Donziger has been the force behind long-running litigation against Chevron on behalf of plaintiffs in Lago Agrio (LAP). In 2014, the U.S. District Court for the Southern District of New York ruled that a $9.5 billion judgement Donziger had obtained against Chevron was the product of fraud and racketeering and, thus, unenforceable in the U.S.
The Second Circuit noted in its ruling that, “[t]he record in the present case reveals a parade of corrupt actions by the LAPs’ legal team, including coercion, fraud, and bribery.”
When Donziger appealed to the U.S. Court of Appeals for the Second Circuit last year, the court unanimously affirmed the lower court’s ruling. Then, last November, the U.S. Appeals Court of the Second Circuit denied Donziger’s petition seeking a rehearing of the court’s earlier decision.

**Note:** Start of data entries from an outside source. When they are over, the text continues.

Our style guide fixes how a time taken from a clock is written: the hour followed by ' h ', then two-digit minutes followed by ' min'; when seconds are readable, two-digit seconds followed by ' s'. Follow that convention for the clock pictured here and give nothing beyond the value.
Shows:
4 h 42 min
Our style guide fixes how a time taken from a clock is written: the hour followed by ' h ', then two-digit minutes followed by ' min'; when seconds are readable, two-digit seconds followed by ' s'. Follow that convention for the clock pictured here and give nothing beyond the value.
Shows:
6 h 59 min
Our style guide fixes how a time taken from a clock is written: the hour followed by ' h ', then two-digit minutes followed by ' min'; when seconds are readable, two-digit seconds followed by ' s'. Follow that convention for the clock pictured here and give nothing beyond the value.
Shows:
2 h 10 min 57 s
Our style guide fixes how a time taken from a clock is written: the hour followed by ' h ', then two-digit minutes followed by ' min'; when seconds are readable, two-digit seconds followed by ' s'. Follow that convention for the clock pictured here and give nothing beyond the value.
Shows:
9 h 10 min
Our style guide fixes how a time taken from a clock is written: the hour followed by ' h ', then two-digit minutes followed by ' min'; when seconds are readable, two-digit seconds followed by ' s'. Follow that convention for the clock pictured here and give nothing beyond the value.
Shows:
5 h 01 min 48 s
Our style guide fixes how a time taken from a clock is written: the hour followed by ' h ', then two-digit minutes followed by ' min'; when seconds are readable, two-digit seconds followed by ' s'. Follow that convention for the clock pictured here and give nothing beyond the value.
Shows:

And now, Canada’s courts have joined the U.S. in handing Donziger another defeat.
As Michael I. Krauss, law professor at Antonin Scalia Law School of George Mason University, notes in a Forbes column, the foundation of the Canadian court decision likes in the fact that Chevron Corporation does no business in Canada and had no assets to be attached there.
“In a sober and extremely well-reasoned opinion, (Judge Hainey of the Ontario Superior Court of Justice) ruled, in conformity with basic principles of liability respected around the civilized world, that the two corporations were distinct entities and that Chevron Canada Limited was not the defendant in the Ecuadorean case,” writes Krauss. “Nor was Chevron Canada Limited established to shield Chevron Corporation from its obligations in any way. Nor was Chevron Canada Limited a ‘puppet’ of Chevron Corporation.”
Added Krauss, “The court dismissed the case against Chevron Canada Limited for these reasons.”
With this Canadian court ruling, in addition to the U.S. courts ruling — and affirming — “fraud and racketeering” by Donziger, Krauss wonders if the brash plaintiffs’ attorney will finally be held accountable for what Krauss calls, “the fraudulent spoliation of American shareholders.”
“I’m still waiting for bar discipline to be meted out, and for federal criminal authorities to follow up on the RICO violations noted by the United States District Court,” writes Krauss.